Nascent hyperlocal social media network Nabo is pitching itself as a competitor to Facebook and LinkedIn, and is hoping the support of heavyweight backers will help get it there.
Last month the site appointed ex-Gumtree marketer Nat Thomas to head up its marketing push. Thomas told AdNews he would oversee an above-the-line push to help grow awareness of the brand.
“Right now we're in that awareness phase where we want to grow that, and we see above the line as the best mechanism to do that,” Thomas said.
The goal with the push is to be live in every suburb in Australia by the end of the year, and Thomas said Nabo would be able to credibly pitch itself as filling a social media gap.
“I think, obviously, players are Facebook, as the leading platform as a social network for your friends, LinkedIn, as the leading social network for your career life, but at the moment there isn't a credible social network for your neighbourhood,” Thomas said.
“If you play it forward five years, there's no reason the majority of Australians wouldn't be using Nabo.”
He said that he will be broadly adopting the strategy he was a part of at Gumtree in 2010.
“At Gumtree there were some very obviousy day-to-day applications for that site. The marketing was about communicating those to the broader public with a lot of above-the-line, TV and also through PR,” Thomas said.
“Once people got what the proposition was, we then had a strong below-the-line component which was mostly paid search and other forms of digital advertising. In some ways, the opportunity for Nabo is to perform a similar strategy.”
Nabo's above-the-line push, however, will be on an accelerated growth path due to one of its major investors.
Media giant Seven West Media (SWM) is one of the two major backers of Nabo, along with Westpac Bank's venture capital fund, Reinventure.
TV ads for Nabo have already appeared on the Seven network, and it is currently talking with the network on product integration opportunities.
“Seven West is clearly going to be a very strong potential partner with above-the-line advertising across TV, print, and online,” Thomas said.
A degree of mystery still surrounds exactly why behemoths Seven West and Westpac are investing in a social media network, but Thomas provided a clue.
“We're going to have a highly segmentable database of users, which will have a myriad of possibilities for our partners in both SWM and Westpac, along with many other local businesses,” Thomas said.
“So, in terms of the future opportunities, that probably spells it out”.
On the Seven West side, Thomas said Nabo may be used as a platform to execute hyperlocal strategies.

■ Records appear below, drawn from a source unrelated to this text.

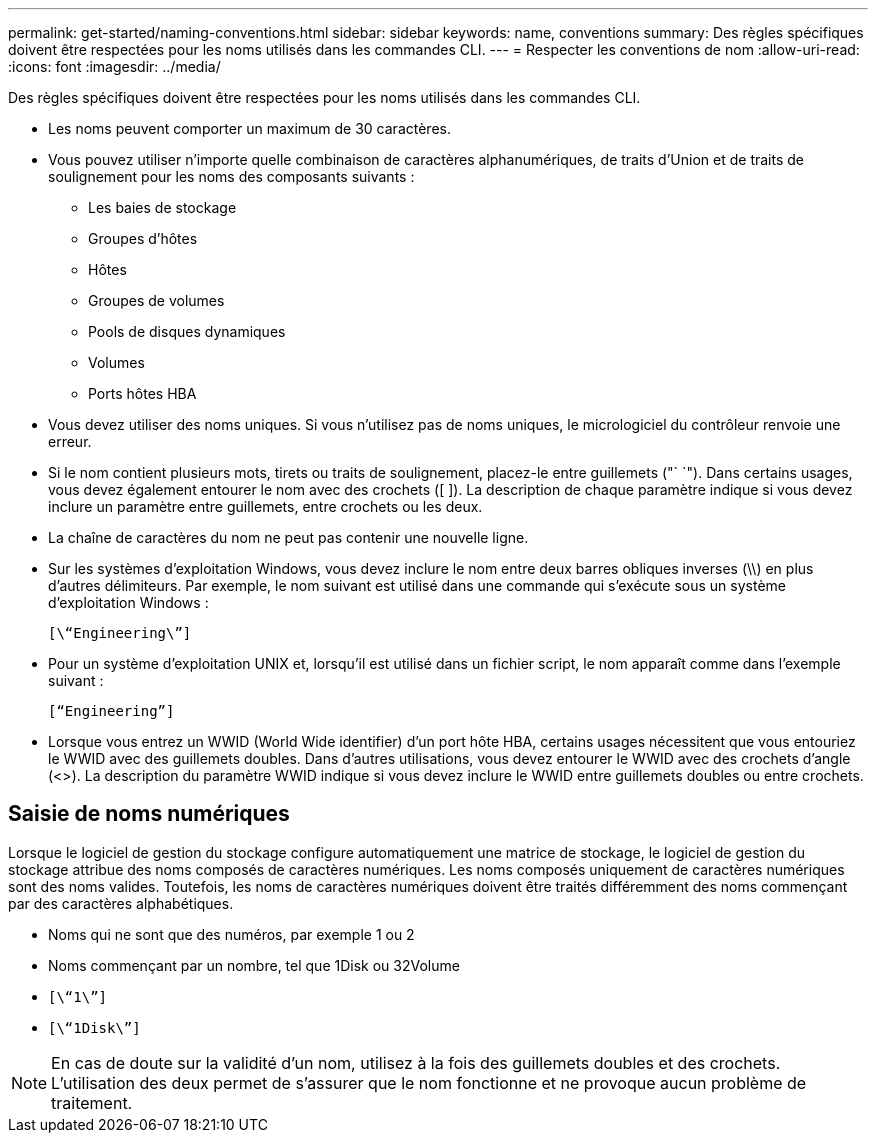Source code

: ---
permalink: get-started/naming-conventions.html 
sidebar: sidebar 
keywords: name, conventions 
summary: Des règles spécifiques doivent être respectées pour les noms utilisés dans les commandes CLI. 
---
= Respecter les conventions de nom
:allow-uri-read: 
:icons: font
:imagesdir: ../media/


[role="lead"]
Des règles spécifiques doivent être respectées pour les noms utilisés dans les commandes CLI.

* Les noms peuvent comporter un maximum de 30 caractères.
* Vous pouvez utiliser n'importe quelle combinaison de caractères alphanumériques, de traits d'Union et de traits de soulignement pour les noms des composants suivants :
+
** Les baies de stockage
** Groupes d'hôtes
** Hôtes
** Groupes de volumes
** Pools de disques dynamiques
** Volumes
** Ports hôtes HBA


* Vous devez utiliser des noms uniques. Si vous n'utilisez pas de noms uniques, le micrologiciel du contrôleur renvoie une erreur.
* Si le nom contient plusieurs mots, tirets ou traits de soulignement, placez-le entre guillemets ("` `"). Dans certains usages, vous devez également entourer le nom avec des crochets ([ ]). La description de chaque paramètre indique si vous devez inclure un paramètre entre guillemets, entre crochets ou les deux.
* La chaîne de caractères du nom ne peut pas contenir une nouvelle ligne.
* Sur les systèmes d'exploitation Windows, vous devez inclure le nom entre deux barres obliques inverses (\\) en plus d'autres délimiteurs. Par exemple, le nom suivant est utilisé dans une commande qui s'exécute sous un système d'exploitation Windows :
+
[listing]
----
[\“Engineering\”]
----
* Pour un système d'exploitation UNIX et, lorsqu'il est utilisé dans un fichier script, le nom apparaît comme dans l'exemple suivant :
+
[listing]
----
[“Engineering”]
----
* Lorsque vous entrez un WWID (World Wide identifier) d'un port hôte HBA, certains usages nécessitent que vous entouriez le WWID avec des guillemets doubles. Dans d'autres utilisations, vous devez entourer le WWID avec des crochets d'angle (<>). La description du paramètre WWID indique si vous devez inclure le WWID entre guillemets doubles ou entre crochets.




== Saisie de noms numériques

Lorsque le logiciel de gestion du stockage configure automatiquement une matrice de stockage, le logiciel de gestion du stockage attribue des noms composés de caractères numériques. Les noms composés uniquement de caractères numériques sont des noms valides. Toutefois, les noms de caractères numériques doivent être traités différemment des noms commençant par des caractères alphabétiques.

* Noms qui ne sont que des numéros, par exemple 1 ou 2
* Noms commençant par un nombre, tel que 1Disk ou 32Volume
* `[\“1\”]`
* `[\“1Disk\”]`


[NOTE]
====
En cas de doute sur la validité d'un nom, utilisez à la fois des guillemets doubles et des crochets. L'utilisation des deux permet de s'assurer que le nom fonctionne et ne provoque aucun problème de traitement.

====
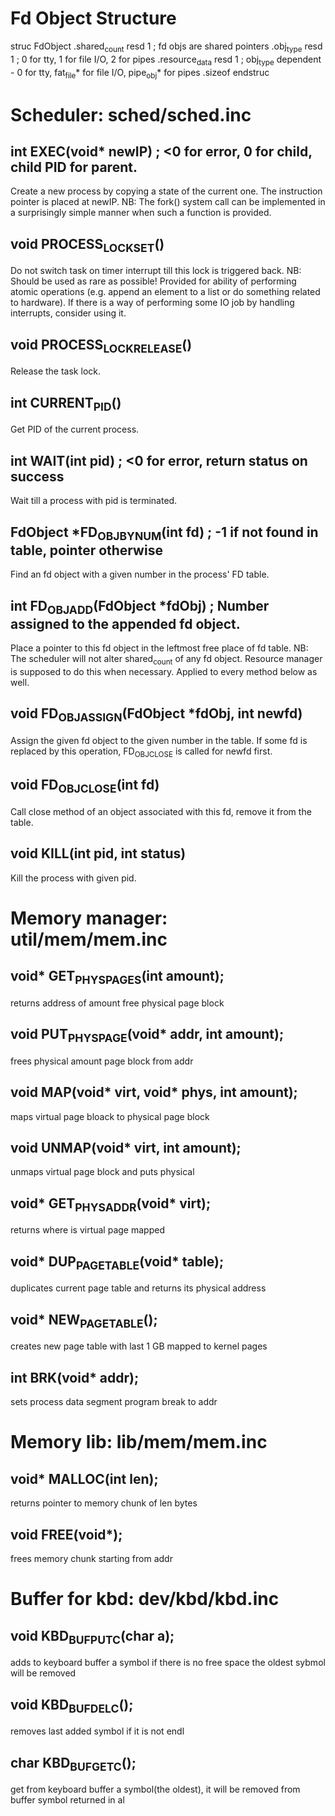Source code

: * Fd Object Structure
struc FdObject
    .shared_count  resd 1 ; fd objs are shared pointers
    .obj_type      resd 1 ; 0 for tty, 1 for file I/O, 2 for pipes
    .resource_data resd 1 ; obj_type dependent - 0 for tty, fat_file* for file I/O, pipe_obj* for pipes
    .sizeof
endstruc

* Scheduler: sched/sched.inc
** int EXEC(void* newIP) ; <0 for error, 0 for child, child PID for parent.
Create a new process by copying a state of the current one. The instruction pointer is placed at newIP.
NB: The fork() system call can be implemented in a surprisingly simple manner when such a function is provided.
** void PROCESS_LOCK_SET()
Do not switch task on timer interrupt till this lock is triggered back.
NB: Should be used as rare as possible! Provided for ability of performing atomic
    operations (e.g. append an element to a list or do something related to hardware).
    If there is a way of performing some IO job by handling interrupts, consider using it.
** void PROCESS_LOCK_RELEASE()
Release the task lock.
** int CURRENT_PID()
Get PID of the current process.
** int WAIT(int pid) ; <0 for error, return status on success
Wait till a process with pid is terminated.
** FdObject *FD_OBJ_BY_NUM(int fd) ; -1 if not found in table, pointer otherwise
Find an fd object with a given number in the process' FD table.
** int FD_OBJ_ADD(FdObject *fdObj) ; Number assigned to the appended fd object.
Place a pointer to this fd object in the leftmost free place of fd table.
NB: The scheduler will not alter shared_count of any fd object.
    Resource manager is supposed to do this when necessary.
    Applied to every method below as well.
** void FD_OBJ_ASSIGN(FdObject *fdObj, int newfd)
Assign the given fd object to the given number in the table. 
If some fd is replaced by this operation, FD_OBJ_CLOSE is called for newfd first.
** void FD_OBJ_CLOSE(int fd)
Call close method of an object associated with this fd, remove it from the table.
** void KILL(int pid, int status)
Kill the process with given pid.

* Memory manager: util/mem/mem.inc
** void* GET_PHYS_PAGES(int amount);
   returns address of amount free physical page block
** void PUT_PHYS_PAGE(void* addr, int amount);
   frees physical amount page block from addr
** void MAP(void* virt, void* phys, int amount);
   maps virtual page bloack to physical page block
** void UNMAP(void* virt, int amount);
   unmaps virtual page block and puts physical
** void* GET_PHYS_ADDR(void* virt);
   returns where is virtual page mapped
** void* DUP_PAGE_TABLE(void* table);
   duplicates current page table and returns its physical address
** void* NEW_PAGE_TABLE();
   creates new page table with last 1 GB mapped to kernel pages
** int BRK(void* addr);
   sets process data segment program break to addr

* Memory lib: lib/mem/mem.inc
** void* MALLOC(int len);
   returns pointer to memory chunk of len bytes
** void FREE(void*);
   frees memory chunk starting from addr

* Buffer for kbd: dev/kbd/kbd.inc
** void KBD_BUF_PUTC(char a);
   adds to keyboard buffer a symbol
   if there is no free space the oldest sybmol will be removed
** void KBD_BUF_DELC();
   removes last added symbol if it is not endl
** char KBD_BUF_GETC();
   get from keyboard buffer a symbol(the oldest), it will be removed from buffer
   symbol returned in al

“I think it's really interesting in that a lot of big publishers recognise the need to refocus their local strategy,” Thomas said. “Nobody's really cracked that, but I think that's how Nabo can play into it, in that as Nabo grows, it becomes a credible player in the local marketplace.”
Meanwhile for Westpac, Nabo could become a marketing vehicle.
“Westpac obviously has a huge user base, and we know that when people move to a new home, that's when they want information about their neighbourhood,” Thomas said.
“So there's opportunities for us to work together in home marketing partnerships to various different segments.”